I was running Debian 7 and due to the Letsencrypt root certificates expiring I finally decided to upgrade the server. So I upgraded from Debian 7->8, then 8->9, then 9->10, then I started upgrading from 10->11, and did an apt upgrade, but when I went to do apt dist-upgrade, I saw that it was going to remove 17.4 GB of disk space. So, I’m assuming it was going to remove all of the files for all of my virtual hosts because that’s the only thing that would be that large. Now I’m left with a system where some of the packages are Debian 10 and some are Debian 11.
I currently have the following installed:
Webmin version
1.840
Virtualmin version
5.07
So I opened the Virtualmin install.sh file to figure out how to add the GPG signing keys, added the keys, and added the following to my apt sources:
deb http://software.virtualmin.com/vm/6/gpl/apt virtualmin-buster main
deb http://software.virtualmin.com/vm/6/gpl/apt virtualmin-universal main
However, when I try to upgrade Virtualmin, I still get:
After this operation, 17.4 GB disk space will be freed.
Is there any way to update Webmin/Virtualmin at this point, or am I basically looking at just doing a fresh install on another server? Or would waiting until Debian 11 is supported by Virtualmin be a viable option?
That’s a serious issue, and maybe much more complicated than upgrading some Virtualmin packages.
And, once you do get to Virtualmin, you’re going to need to be more specific here:
What do you mean by “upgrade Virtualmin”? What specifically are you doing to upgrade Virtualmin? Upgrading the webmin-virtual-server module should do nothing but install the new version of that module. What are you actually running to have it say 17.4GB of space will be freed?
Probably, but you shouldn’t be focused on Webmin/Virtualmin until you have a functional Debian system. If you’d asked before you started I would have said, “stop at Debian 10, because 11 is not yet supported”. But, it’s mostly harmless to go on up to 11 if you already have a functional Virtualmin system. It’s not as safe or simple as going to a supported distro, but it won’t be a disaster.

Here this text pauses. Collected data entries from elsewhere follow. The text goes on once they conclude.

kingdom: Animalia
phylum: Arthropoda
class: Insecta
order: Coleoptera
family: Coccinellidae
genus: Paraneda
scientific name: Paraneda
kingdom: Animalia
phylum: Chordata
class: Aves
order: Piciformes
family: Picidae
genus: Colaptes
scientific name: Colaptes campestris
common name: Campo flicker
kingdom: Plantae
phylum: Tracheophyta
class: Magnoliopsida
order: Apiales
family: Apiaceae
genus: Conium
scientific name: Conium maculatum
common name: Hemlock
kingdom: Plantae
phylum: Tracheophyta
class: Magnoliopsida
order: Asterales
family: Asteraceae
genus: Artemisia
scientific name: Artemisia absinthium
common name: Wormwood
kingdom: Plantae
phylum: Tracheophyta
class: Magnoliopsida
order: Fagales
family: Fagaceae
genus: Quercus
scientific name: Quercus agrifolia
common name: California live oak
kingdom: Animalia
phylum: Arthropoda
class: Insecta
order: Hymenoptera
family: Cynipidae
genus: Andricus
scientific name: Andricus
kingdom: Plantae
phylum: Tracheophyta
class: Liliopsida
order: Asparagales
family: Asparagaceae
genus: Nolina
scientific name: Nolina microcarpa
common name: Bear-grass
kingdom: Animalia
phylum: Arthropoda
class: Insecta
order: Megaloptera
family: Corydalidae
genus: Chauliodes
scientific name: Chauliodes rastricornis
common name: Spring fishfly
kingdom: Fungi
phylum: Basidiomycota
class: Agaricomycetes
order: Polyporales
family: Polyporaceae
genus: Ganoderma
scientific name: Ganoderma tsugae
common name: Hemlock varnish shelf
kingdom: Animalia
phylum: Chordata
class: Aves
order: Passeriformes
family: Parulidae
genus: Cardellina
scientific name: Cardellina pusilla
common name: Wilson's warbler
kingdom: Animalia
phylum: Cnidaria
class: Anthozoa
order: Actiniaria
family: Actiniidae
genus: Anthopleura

But, the fact that you’re system is in between 10 and 11 is potentially a disaster. I don’t know what to recommend, as you haven’t provided any details about what errors showed up on your way to this state or which packages are “stuck”. (And, this may not be an area I’m super helpful in. I’ve only done a few dozen Debian upgrades myself and never to 11.)
I don’t see any evidence your domains will be removed, but I also can’t see how what’s being removed could free up 17.4GB of space. There is a database upgrade, which is something you should not take lightly (I would recommend backups at every new version…e.g. from 7 to 8, back’em up, from 8 to 9, back’em up, from 9 to 10 back-em up), because that’s the mostly likely place for the upgrade to get hairy. You can probably just run the upgrade command on your databases and expect it to work, but things can go wrong.
Though, with that said, you’ve already skipped over the most risky of the upgrades, I think. 10.3 to 10.5 is pretty small, I think.
So, I don’t know what’s going on with that large “will be freed” value, but I don’t think it’s anything to do with Virtualmin or Webmin or your accounts/domains and I doubt it’s anything serious (it may be that it’s going to remove a bunch of old packages that are cached from the previous version(s)).
If it were me, I’d do a safety backup as it is now, and then just let it rip and see how it goes. You’re going to have to fix some stuff, no matter how well it goes.
It doesn’t look like anything is particularly broken, to me. I think the package manager knows what it’s doing, so maybe just let it keep going.
Though again, for anyone reading this and thinking of embarking on the same journey…skipping through a bunch of different major versions all at once is much more risky than jumping one major version every year or two, and jumping to a version unsupported by Virtualmin is also higher risk than sticking with 10 for now. We don’t expect problems with 11, but we don’t know because we haven’t had time to do a lot of testing. You’re signing up to be a guinea pig.